Most beans contain more than 300 mg of valine in a 1/2 cup serving, though some varieties offer even higher numbers. Lentils provide one of the highest sources at 444 mg per serving, though kidney beans are also a significant source that delivers 402 mg in each 1/2 cup portion. Both black beans and garbanzo beans are also high in valine, providing 399 mg and 305 mg respectively. Peanuts and peanut products are also rich in valine. A standard 2 tbsp. portion of peanut butter provides 339 mg. Regular roasted peanuts obtain 478 mg of their 11 g of protein fro valine chains.

Dairy Sources

Milk and dairy products obtain substantial portions of their total protein content from valine. One cup of milk provides 529 mg of valine, and a single egg provides 384 mg of valine. A variety of cheese products are also high in valine, though cottage cheese is particularly noteworthy for its valine content.
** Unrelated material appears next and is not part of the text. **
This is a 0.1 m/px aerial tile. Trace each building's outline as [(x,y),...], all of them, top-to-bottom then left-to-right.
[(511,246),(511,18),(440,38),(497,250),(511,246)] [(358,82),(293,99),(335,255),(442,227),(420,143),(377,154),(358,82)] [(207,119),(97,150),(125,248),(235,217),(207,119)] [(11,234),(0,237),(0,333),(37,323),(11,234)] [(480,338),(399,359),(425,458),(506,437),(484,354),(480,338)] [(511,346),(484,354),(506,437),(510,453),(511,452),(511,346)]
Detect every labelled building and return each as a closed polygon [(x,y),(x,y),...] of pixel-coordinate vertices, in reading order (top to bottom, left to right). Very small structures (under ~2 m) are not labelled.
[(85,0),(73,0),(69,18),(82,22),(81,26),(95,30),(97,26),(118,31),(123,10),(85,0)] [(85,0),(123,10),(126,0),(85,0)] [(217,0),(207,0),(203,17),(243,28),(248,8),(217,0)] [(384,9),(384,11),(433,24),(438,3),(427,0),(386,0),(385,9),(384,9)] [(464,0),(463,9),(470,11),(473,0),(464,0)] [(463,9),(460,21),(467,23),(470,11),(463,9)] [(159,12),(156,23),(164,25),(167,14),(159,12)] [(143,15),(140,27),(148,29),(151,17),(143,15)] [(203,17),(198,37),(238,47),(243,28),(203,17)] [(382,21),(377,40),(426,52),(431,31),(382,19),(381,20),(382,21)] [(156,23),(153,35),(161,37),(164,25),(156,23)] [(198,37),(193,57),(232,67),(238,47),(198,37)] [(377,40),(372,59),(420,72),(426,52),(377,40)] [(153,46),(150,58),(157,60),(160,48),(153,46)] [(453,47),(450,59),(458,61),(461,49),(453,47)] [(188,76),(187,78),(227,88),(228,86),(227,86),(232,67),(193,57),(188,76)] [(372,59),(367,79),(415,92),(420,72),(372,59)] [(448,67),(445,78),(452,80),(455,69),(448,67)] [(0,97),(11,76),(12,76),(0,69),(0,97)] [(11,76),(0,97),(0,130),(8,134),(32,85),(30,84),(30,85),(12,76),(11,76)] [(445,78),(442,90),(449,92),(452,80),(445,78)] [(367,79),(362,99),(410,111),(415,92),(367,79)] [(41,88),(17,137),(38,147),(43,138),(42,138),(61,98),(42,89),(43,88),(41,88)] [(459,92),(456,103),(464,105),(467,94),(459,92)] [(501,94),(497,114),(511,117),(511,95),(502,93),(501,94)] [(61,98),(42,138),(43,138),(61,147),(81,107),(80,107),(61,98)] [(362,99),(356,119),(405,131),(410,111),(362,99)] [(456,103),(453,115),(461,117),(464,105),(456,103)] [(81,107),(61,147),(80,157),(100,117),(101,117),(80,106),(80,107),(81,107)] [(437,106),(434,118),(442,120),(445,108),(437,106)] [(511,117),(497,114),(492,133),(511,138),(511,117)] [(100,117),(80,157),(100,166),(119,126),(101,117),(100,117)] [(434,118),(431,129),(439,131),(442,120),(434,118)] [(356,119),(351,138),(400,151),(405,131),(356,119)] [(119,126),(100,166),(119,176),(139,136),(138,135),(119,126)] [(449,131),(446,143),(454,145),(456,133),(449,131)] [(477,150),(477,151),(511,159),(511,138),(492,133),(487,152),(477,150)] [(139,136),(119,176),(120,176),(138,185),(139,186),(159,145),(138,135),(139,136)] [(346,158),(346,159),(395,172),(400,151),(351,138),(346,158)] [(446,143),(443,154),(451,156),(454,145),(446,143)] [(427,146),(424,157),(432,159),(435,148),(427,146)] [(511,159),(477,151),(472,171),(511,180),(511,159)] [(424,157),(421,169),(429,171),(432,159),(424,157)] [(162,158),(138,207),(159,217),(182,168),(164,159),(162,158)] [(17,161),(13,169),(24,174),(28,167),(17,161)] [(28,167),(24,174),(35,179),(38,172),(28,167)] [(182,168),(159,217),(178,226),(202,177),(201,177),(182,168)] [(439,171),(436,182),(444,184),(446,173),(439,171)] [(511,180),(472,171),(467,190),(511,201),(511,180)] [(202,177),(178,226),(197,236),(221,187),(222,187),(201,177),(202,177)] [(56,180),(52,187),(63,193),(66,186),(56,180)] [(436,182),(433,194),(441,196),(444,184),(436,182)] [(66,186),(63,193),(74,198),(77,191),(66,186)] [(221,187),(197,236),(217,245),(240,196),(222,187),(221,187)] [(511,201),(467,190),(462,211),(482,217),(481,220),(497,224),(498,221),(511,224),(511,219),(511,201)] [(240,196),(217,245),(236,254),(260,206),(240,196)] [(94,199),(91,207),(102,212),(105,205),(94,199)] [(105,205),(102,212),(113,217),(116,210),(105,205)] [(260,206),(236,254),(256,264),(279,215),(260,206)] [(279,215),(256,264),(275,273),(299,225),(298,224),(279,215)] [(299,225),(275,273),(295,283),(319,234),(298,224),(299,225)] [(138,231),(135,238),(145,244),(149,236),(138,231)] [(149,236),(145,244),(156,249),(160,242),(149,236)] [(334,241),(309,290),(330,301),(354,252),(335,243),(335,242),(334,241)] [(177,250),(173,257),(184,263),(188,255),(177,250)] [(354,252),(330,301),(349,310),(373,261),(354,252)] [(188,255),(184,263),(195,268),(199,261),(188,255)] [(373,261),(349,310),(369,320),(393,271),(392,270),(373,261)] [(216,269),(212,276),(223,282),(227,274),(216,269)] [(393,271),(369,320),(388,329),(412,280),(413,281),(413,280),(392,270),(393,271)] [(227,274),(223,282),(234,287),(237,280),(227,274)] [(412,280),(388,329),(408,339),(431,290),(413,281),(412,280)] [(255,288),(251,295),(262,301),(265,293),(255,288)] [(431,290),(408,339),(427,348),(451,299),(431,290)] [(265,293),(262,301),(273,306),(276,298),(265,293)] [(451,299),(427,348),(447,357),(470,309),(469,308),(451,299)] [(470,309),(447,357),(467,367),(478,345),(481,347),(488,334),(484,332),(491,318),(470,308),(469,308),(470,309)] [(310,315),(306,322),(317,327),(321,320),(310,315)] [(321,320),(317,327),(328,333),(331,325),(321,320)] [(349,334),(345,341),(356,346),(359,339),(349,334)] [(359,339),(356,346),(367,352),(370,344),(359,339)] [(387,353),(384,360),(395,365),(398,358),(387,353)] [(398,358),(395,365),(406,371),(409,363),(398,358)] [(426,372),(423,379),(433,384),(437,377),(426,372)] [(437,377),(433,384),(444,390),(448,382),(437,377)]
A one cup serving of dry cottage cheese provides 2,500 mg of valine; the more standard creamed cottage cheese is also high in valine, with approximately 1,769 mg per cup.

Meat, Fish and Poultry

Animal products, which are naturally high in protein, are also high in valine. In general, poultry contains the highest concentration of valine, ranging from 2,500 to 5,000 mg of valine per pound of meat. A 3 oz. portion of chicken provides 537 mg of valine, while the same serving of quail provides 867 mg. Beef and other red meats are also high in valine. A 3 oz. serving of beef provides 1,028 mg of valine. Tuna is also high in valine, delivering 1,117 mg in every 3 oz. portion.

Vegetables and Fruits

Due to their comparatively low protein content, most fruits and vegetables are not significant sources of dietary valine. However, some vegetables and fruits have much higher concentrations than others. For example, a medium potato provides 244 mg of valine and a cup of broccoli provides 212 mg of valine, while a tomato only offers 28 mg. Fruits are generally not high sources of valine, though bananas and oranges provide some of the highest concentrations with about 57 and 55 mg per serving, respectively.